Quand on dit Casablanca, l’image qui vient est celle du film, ou de la mosquée Hassan 2, récemment. Puis, c’est tout. Quelles sont nos propres représentations ?
Pourtant, c’est tellement riche et divers. Mon idée est de développer 12 cartes complètement folles de quartiers. Chevauchercette idée qu’il n’y a pas d’image… إيوى (ndlr : interjection signifiant « eh bien ! »), créons-en ! On n’est pas morts dans cette ville. On est 6 millions.
L’idée c’est d’interviewer les habitants pour interpréter ces quartiers de manière totalement subjective, à travers les gens qui les pratiquent. A partir de là, développer des cartes, des dessins. Pourquoi pas une publication, et même une expo. Ce projet, je le conçois comme un recueil de ma démarche créative.
Sinon, toutes les villes m’intéressent.
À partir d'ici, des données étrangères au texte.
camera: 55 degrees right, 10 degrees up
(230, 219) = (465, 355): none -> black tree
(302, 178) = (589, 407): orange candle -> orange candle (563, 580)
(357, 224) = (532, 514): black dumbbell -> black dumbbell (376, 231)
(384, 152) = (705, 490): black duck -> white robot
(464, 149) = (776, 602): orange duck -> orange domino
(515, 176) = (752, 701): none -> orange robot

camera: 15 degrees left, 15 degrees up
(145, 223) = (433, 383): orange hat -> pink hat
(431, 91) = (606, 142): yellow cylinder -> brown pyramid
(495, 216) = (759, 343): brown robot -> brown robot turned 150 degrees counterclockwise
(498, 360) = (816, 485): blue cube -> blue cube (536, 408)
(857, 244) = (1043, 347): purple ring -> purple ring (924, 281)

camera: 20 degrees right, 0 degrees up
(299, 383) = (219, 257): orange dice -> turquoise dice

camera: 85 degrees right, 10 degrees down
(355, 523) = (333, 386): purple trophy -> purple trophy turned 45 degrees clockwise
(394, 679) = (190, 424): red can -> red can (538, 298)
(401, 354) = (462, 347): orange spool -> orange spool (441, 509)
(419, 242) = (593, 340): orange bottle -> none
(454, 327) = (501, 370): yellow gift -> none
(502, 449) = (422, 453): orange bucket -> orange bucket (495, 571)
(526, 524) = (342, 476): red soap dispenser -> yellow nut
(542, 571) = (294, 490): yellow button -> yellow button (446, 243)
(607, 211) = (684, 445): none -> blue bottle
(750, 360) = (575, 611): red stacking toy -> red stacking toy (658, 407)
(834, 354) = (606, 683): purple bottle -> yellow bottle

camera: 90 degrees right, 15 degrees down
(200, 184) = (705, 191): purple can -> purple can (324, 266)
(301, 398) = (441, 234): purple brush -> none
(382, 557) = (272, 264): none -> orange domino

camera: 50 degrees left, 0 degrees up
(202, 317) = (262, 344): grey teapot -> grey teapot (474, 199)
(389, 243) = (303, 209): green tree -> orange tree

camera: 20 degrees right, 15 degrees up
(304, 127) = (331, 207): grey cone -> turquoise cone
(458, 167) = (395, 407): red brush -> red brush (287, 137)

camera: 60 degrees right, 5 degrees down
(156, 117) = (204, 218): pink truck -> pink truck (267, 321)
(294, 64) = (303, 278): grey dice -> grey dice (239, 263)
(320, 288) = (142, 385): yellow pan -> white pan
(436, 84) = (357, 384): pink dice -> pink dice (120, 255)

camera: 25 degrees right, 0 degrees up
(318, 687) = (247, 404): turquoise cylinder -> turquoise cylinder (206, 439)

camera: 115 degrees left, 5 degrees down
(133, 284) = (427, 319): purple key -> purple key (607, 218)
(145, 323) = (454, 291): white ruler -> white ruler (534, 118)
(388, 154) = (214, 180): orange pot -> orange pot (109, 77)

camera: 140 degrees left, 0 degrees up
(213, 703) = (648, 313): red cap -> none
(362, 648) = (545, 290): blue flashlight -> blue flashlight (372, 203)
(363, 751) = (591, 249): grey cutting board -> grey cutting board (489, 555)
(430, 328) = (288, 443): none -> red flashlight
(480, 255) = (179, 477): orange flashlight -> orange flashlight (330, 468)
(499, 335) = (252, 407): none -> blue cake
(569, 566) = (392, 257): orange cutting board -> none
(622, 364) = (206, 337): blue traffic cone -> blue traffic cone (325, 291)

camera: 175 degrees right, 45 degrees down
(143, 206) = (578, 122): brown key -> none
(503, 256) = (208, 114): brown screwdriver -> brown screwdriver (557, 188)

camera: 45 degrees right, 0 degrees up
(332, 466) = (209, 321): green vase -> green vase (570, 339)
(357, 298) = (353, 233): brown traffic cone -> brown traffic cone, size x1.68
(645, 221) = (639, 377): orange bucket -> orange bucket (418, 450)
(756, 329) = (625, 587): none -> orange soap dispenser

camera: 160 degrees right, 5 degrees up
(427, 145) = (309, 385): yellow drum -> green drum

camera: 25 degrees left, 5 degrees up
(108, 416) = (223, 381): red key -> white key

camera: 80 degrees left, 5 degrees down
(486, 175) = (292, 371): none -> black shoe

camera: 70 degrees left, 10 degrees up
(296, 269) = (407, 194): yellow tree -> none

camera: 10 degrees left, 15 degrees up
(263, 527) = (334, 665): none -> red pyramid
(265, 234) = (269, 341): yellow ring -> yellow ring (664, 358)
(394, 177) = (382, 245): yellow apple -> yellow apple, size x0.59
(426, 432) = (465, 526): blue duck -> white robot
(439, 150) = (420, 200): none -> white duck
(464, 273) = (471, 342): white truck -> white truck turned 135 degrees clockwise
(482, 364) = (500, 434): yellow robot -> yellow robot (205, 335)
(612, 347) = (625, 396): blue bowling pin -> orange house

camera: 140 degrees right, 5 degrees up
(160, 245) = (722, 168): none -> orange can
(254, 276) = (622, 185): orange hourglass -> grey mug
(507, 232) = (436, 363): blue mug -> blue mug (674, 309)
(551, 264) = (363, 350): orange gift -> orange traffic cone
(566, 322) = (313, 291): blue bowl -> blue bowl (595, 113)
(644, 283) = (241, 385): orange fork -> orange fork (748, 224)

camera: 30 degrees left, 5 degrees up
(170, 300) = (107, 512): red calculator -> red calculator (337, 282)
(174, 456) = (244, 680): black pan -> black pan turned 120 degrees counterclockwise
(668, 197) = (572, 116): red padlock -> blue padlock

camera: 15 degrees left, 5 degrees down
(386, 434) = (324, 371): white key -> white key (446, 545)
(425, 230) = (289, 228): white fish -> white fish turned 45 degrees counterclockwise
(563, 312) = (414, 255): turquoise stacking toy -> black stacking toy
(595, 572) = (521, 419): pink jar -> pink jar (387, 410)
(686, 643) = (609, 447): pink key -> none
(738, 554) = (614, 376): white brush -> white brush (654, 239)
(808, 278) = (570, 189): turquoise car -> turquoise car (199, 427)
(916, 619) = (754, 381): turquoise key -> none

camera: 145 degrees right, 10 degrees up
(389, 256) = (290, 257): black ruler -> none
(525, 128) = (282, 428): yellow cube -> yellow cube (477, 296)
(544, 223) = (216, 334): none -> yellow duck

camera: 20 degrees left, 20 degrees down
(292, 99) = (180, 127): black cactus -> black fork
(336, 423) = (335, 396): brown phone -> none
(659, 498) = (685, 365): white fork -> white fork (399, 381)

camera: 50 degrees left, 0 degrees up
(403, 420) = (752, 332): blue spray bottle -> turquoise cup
J’ai eu l’occasion de travailler sur les quartiers du nord de Marseille, et ça a été passionnant. Ce rapport à la Méditerranée, à l’ailleurs, à l’autre rive, être ici sans y être. J’ai interviewé beaucoup de gens pour qu’ils me parlent de leur quartier, surtout des femmes. Elles pleuraient toujours en me parlant. Un quartier, c’est vital, c’est une extension de son corps, un miroir de sa psyché.
Fresque de Casablanca. Image fournie par l’artiste.
Et pour finir, l’évolution de Casablanca, qu’en penses-tu ?
Casa c’est bien 24 images par seconde. C’est fou, ça change tellement vite. Je lisais un recueil de 97[1] dans lequel des intellectuels décrivaient des quartiers de la ville, et tu n’y reconnais rien. C’est fou. Une mutation permanente, anormale. On a l’impression d’une cellule cancéreuse. Et on est dans dedans, sans avoir la possibilité d’y être réellement. On la subit parce qu’il n’y a pas de conscience citoyenne. Si la ville ne te donne rien, tu ne lui dois rien non plus. Pas de droits, pas de devoirs.
(ndlr : C’est ça le Maroc !) ! وها المغرب هذا
Pour reprendre une notion de Kamel Daoud, c’est une ville de croyants, et pas de citoyens. On ne vit pas pour ici, mais pour un ailleurs.
[1]Collectif (1997), Casablanca, fragments d’imaginaires : textes et photographie, Institut français de Casablanca : Editions Le Fennec.